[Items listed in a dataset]

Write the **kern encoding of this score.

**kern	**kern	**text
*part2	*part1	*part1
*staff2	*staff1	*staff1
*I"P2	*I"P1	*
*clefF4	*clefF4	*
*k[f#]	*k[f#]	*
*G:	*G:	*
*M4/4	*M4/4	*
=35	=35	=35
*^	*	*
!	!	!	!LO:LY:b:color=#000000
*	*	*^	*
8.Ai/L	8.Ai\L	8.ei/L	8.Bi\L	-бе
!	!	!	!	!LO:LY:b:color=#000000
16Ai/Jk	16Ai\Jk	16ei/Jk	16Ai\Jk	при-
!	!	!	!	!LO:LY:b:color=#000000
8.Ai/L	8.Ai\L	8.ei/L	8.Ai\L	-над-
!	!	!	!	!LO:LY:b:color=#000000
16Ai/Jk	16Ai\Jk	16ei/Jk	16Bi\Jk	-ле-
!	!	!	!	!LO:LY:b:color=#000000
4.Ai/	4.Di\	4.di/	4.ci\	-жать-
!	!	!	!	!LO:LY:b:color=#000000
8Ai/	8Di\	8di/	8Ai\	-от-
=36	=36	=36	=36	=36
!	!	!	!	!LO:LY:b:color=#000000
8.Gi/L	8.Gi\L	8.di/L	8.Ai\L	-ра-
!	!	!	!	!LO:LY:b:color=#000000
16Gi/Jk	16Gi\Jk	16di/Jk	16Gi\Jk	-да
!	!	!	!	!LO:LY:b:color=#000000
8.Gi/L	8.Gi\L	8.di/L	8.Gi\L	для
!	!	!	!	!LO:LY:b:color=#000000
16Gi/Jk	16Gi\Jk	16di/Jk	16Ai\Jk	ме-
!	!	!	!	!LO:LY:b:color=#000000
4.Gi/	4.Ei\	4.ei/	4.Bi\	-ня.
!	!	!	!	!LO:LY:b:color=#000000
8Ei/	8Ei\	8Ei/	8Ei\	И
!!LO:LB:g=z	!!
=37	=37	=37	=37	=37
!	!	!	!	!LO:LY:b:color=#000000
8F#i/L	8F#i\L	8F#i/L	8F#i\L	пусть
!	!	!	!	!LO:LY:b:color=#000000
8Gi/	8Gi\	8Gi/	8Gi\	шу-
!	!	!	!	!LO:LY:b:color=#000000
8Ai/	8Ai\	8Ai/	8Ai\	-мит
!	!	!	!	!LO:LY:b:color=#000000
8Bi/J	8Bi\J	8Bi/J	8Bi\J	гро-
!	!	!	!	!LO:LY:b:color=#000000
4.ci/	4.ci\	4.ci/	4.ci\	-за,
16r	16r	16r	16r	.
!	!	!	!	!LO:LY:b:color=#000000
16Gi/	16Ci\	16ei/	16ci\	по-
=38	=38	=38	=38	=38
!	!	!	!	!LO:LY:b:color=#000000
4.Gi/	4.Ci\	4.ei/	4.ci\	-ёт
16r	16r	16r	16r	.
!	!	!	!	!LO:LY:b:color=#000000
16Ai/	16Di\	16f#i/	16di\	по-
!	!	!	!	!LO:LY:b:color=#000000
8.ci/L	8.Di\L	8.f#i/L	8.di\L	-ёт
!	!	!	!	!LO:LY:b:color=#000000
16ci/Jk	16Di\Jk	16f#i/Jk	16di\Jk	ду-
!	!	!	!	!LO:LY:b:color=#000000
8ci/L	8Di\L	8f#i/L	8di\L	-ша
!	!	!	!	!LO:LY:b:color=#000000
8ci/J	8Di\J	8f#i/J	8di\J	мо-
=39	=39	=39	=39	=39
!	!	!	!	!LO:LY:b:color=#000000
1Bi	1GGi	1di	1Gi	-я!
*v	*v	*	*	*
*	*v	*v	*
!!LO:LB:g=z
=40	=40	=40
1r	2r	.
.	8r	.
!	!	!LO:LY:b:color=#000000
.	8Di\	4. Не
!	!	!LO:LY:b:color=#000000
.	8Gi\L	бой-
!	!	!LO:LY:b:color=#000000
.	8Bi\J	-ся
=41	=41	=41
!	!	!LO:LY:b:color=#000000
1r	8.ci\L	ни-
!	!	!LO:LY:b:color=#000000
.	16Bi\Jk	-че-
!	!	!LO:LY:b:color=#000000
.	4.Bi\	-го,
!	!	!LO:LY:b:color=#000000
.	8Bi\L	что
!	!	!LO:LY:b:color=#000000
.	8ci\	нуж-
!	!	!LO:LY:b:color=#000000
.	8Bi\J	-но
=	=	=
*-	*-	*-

** Written instruction **
Please count the lines in the items above that contain the string "kern" and give only that number.

** Solved problem **
2